The Opoponax
- Cover of the first edition in French
- Author: Monique Wittig
- Original title: L'Opoponax
- Language: French
- Genre: Novel
- Publisher: Les Éditions de Minuit
- Publication date: 1964
- Publication place: France
- Media type: Print
- Followed by: The Lesbian Body

= The Opoponax =

1964 book by Monique Wittig

The Opoponax (L'Opoponax) is a 1964 novel by French writer Monique Wittig. It was translated into English in 1966 by Helen Weaver, and published in the US by Simon & Schuster. The title comes from opoponax, also known as bisabol.

==Plot introduction==
L'Opoponax is about "children undergoing typical childhood experiences like the first day of school and the first romance".

==Structure==
The book contains no common paragraphs, with each (regularly sized) chapter consisting of a single, extended paragraph. Chapters have no numbering or headings. It is written with the author addressing the protagonist as "you" and describing to her the events of the book.

==Literary significance and criticism==
The novel won the Prix Médicis in 1964. Nathalie Sarraute said, at the awards, "I shall probably not be there to witness it, but in ten or twenty years you will see what a writer we have honored here."

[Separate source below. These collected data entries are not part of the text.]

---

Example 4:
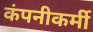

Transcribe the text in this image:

कंपनीकर्मी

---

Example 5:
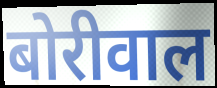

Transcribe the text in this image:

बोरीवाल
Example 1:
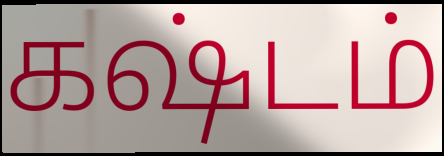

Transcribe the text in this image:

கஷ்டம்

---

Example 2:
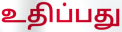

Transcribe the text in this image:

உதிப்பது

The New Yorker called it 'a charming feat of virtuosity'. The New York Times Book Review said Wittig has 'made what can only be called a brilliant re-entry into childhood.'.

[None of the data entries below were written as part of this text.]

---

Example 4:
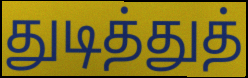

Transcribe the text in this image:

துடித்துத்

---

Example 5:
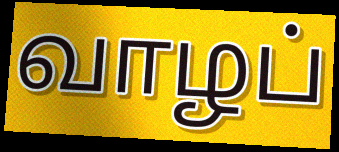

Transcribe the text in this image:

வாழப்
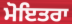
ਮੋਇਤਰਾ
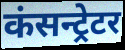
कंसन्ट्रेटर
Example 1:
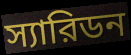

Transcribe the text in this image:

স্যারিডন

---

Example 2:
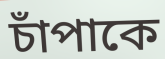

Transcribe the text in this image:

চাঁপাকে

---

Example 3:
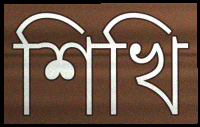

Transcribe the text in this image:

শিখি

Mary McCarthy, in The Writing on the Wall and Other Literary Essays (1970), devoted a chapter to the book, describing it as "...the book I've argued for -- and about -- most of this year."

Marguerite Duras wrote of it: "It is a remarkable and very important book because it is governed by a single iron rule: that is, to use nothing but pure description conveyed by purely objective language. A masterpiece."